• [WHAT NEEDS TO BE DONE]:
Only the lines holding "ring" are wanted here; copy each from the listing.

• [DATA FOR THIS TASK]:
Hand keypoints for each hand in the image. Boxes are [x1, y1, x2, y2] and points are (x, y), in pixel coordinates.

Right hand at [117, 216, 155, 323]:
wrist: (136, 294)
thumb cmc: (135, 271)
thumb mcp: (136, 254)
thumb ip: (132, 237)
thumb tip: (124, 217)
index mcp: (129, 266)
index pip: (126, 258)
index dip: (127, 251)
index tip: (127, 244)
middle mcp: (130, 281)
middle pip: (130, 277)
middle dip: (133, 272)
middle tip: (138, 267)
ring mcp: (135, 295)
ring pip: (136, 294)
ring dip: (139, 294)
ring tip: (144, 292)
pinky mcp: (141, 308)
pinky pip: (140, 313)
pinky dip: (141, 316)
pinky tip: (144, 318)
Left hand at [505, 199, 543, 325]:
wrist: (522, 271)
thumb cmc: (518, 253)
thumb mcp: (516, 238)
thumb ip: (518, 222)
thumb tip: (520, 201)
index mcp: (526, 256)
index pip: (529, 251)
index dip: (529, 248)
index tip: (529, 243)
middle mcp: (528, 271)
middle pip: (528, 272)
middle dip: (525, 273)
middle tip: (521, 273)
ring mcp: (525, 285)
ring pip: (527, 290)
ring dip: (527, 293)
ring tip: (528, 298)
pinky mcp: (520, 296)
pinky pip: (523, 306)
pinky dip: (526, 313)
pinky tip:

• [ANSWER SECTION]:
ring mcp: (135, 295)
ring pip: (136, 294)
ring dip: (139, 294)
ring tip: (144, 292)
ring mcp: (525, 285)
ring pip: (527, 290)
ring dip: (527, 293)
ring tip: (528, 298)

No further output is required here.